Python generator expression if-else

Nupur picture Nupur · Aug 24, 2012 · Viewed 10.3k times · Source

I am using Python to parse a large file. What I want to do is

If condition =True
   append to list A
else 
   append to list B

I want to use generator expressions for this - to save memory. I am putting in the actual code.

def is_low_qual(read):
    lowqual_bp=(bq for bq in phred_quals(read) if bq < qual_threshold)  
    if iter_length(lowqual_bp) >  num_allowed:
        return True
    else:
        return False  

lowqual=(read for read in SeqIO.parse(r_file,"fastq") if is_low_qual(read)==True)
highqual=(read for read in SeqIO.parse(r_file,"fastq") if is_low_qual(read)==False)

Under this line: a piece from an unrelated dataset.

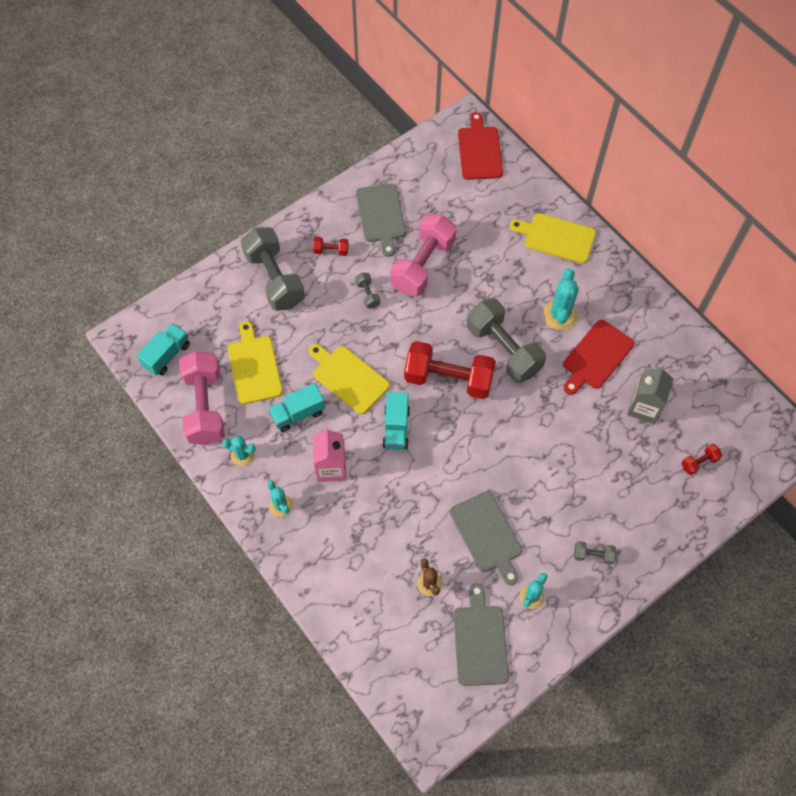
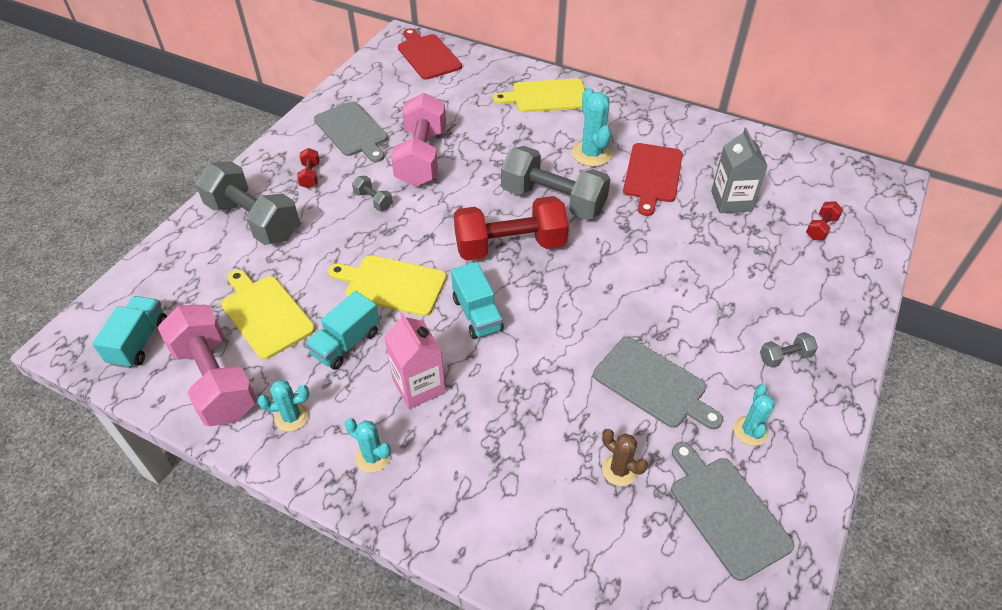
camera: 25 degrees left, 15 degrees down
(331, 251) = (310, 176): red dumbbell -> red dumbbell turned 75 degrees counterclockwise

SeqIO.write(highqual,flt_out_handle,"fastq")
SeqIO.write(lowqual,junk_out_handle,"fastq")

def iter_length(the_gen):
    return sum(1 for i in the_gen)

Answer

nneonneo picture nneonneo · Aug 24, 2012

You can use itertools.tee in conjunction with itertools.ifilter and itertools.ifilterfalse:

import itertools
def is_condition_true(x):
    ...

gen1, gen2 = itertools.tee(sequences)
low = itertools.ifilter(is_condition_true, gen1)
high = itertools.ifilterfalse(is_condition_true, gen2)

Using tee ensures that the function works correctly even if sequences is itself a generator.

Note, though, that tee could itself use a fair bit of memory (up to a list of size len(sequences)) if low and high are consumed at different rates (e.g. if low is exhausted before high is used).